**PASSAGE FOR REVIEW:**

>>

39:1 César Nostradamus was born at the beginning of 1555, so he was but a few weeks old when his father dedicated to him the first four "Centuries," published for the first time in 1555, by Macé Bonhonune, the printer at Lyons. In the name of this son the epistle is really a dedication to his spiritual sons; that is, to his interpreters and students in all future ages.
40:1 Lymphatics, Garencières (p. 16) tells, were anciently those who were mad for love; and he absurdly adds that the sign of it was, that such persons threw themselves into the water,--lympha meaning water. Varro says that in Greece those who were mad were called νυμφολήπτους, which means caught by nymphs. Festus, to fit this, thinks that men went mad by seeing the image of nymphs in the water fountains. Others have it that they were afraid of water, as if it were hydrophobia that possessed them. But nympha and lympha approach each other so nearly, that when a man is once caught by a nymph he is, for the time being, mad to all intents and purposes,--"it is not given to a man to love and to be wise." Leaving all this to be settled as it may, there is no question but in the medical technology of Nostradamus a deep melancholy is what was understood by the Lymphatic motion,--melancholy being the temperament most apt for study, poetry, and vaticination. Garencières invents a word for the occasion, or uses one that has since grown obsolete. He employs the verb lymphatize.
40:2 "Such alone as are inspired by the divine power can predict particular events in a spirit of prophecy"
41:1 "Thou hast hidden these things from the wise and prudent, i.e. from the powerful and from kings, and hast revealed them to the small and weak." This is Nostradamus's gloss upon Matt. xi. 25.
42:1 Acts i. 7.
42:2 Nostradamus seems, whenever he alludes to this appearance of flame as preceding vaticination, to have in his mind the descent of tongues of fire at Pentecost (Acts ii. 3), διαμεριζόμεναι γλῶσσαι ὡσεὶ πυρόσ. A flame of fire, be it observed, conveys a double symbol: it resembles a tongue in form. Its luminousness and its purifying tendency express the celestial nature of spirit, as contrasted with matter, and also inspiration. So that intrinsically and extrinsically it represents prophetic utterance. Grotius contributes an unusually good note upon this passage, pointing out that as in Genesis (xi. g), confusion of tongues scattered mankind, so hero (Acts ii. 3) the gift of tongues was to bring men again into one brotherhood.

<<

**WORK TO COMPLETE:**
A. Reproduce the notes on Nostradamus from "42:2 Nostradamus seems, whenever" to "into one brotherhood.".
B. Extend the notes on Nostradamus with the passage that follows their last sentence.

Dataset excerpts

>>

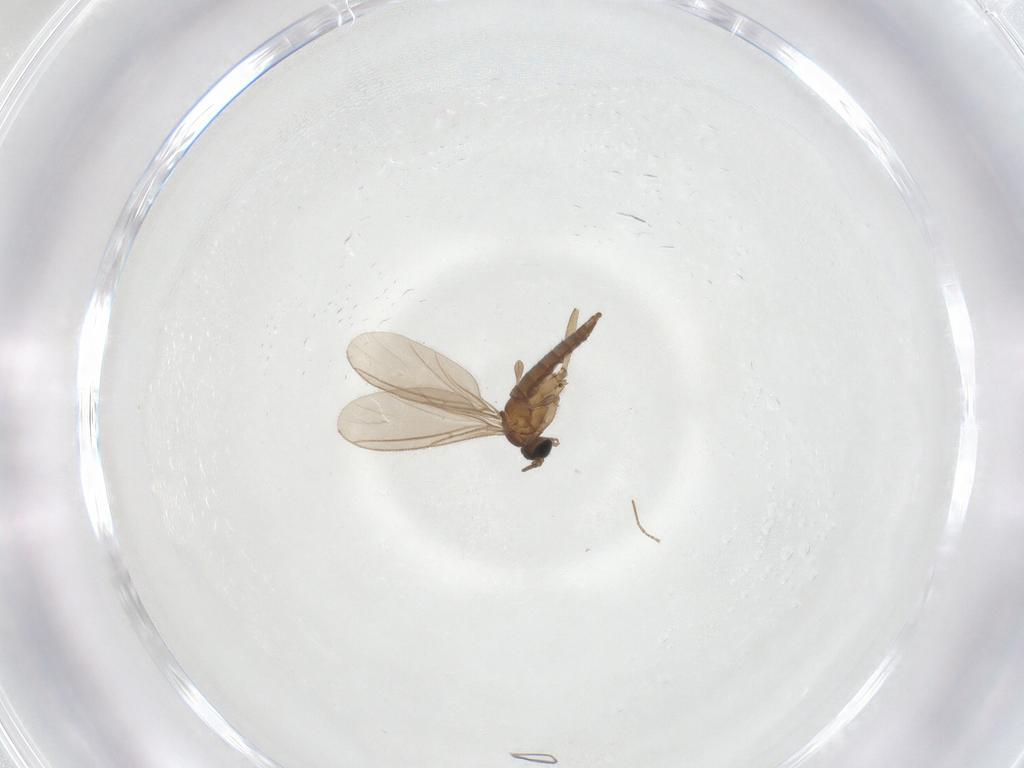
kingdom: Animalia
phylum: Arthropoda
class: Insecta
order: Diptera
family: Sciaridae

<<

**RESULTS OF THE TASKS:**
A.
42:2 Nostradamus seems, whenever he alludes to this appearance of flame as preceding vaticination, to have in his mind the descent of tongues of fire at Pentecost (Acts ii. 3), διαμεριζόμεναι γλῶσσαι ὡσεὶ πυρόσ. A flame of fire, be it observed, conveys a double symbol: it resembles a tongue in form. Its luminousness and its purifying tendency express the celestial nature of spirit, as contrasted with matter, and also inspiration. So that intrinsically and extrinsically it represents prophetic utterance. Grotius contributes an unusually good note upon this passage, pointing out that as in Genesis (xi. g), confusion of tongues scattered mankind, so hero (Acts ii. 3) the gift of tongues was to bring men again into one brotherhood.

B.
42:3 This passage is very difficult to bring to a clear sense in translation, Garencières has simply evaded it. It seems to mean that God operates all the great effects in the universe; that, as He is the Maker, so is He the perpetual operator in the world,--its cause and life; but that the guardian angels are good and bad, and are charged with some sort of duty and office, not as affecting the mechanic frame of the world, but in respect of mankind. This is in conformity with the Cabala and Hermetical teaching; but what he precisely means cannot, I think, be quite absolutely stated.
43:1 "He who is called prophet now, once was called seer."
45:1 "For all things are naked and open."
45:2 "I am able not to err, fail, or be deceived."
47:1 "Whence it shall not deviate from age to age."
48:1 "I will visit their iniquities with a rod of iron, and with blows will strike them." This somewhat resembles a passage in the Psalms (ii. 7), but it is not a quotation.
49:1 "I will trample them and break them, and not show pity." This resembles Isai. lxiii. 3.
49:2 In prose, and not in verse, as the quatrains are. These prose forcastings have, I am afraid, been altogether lost.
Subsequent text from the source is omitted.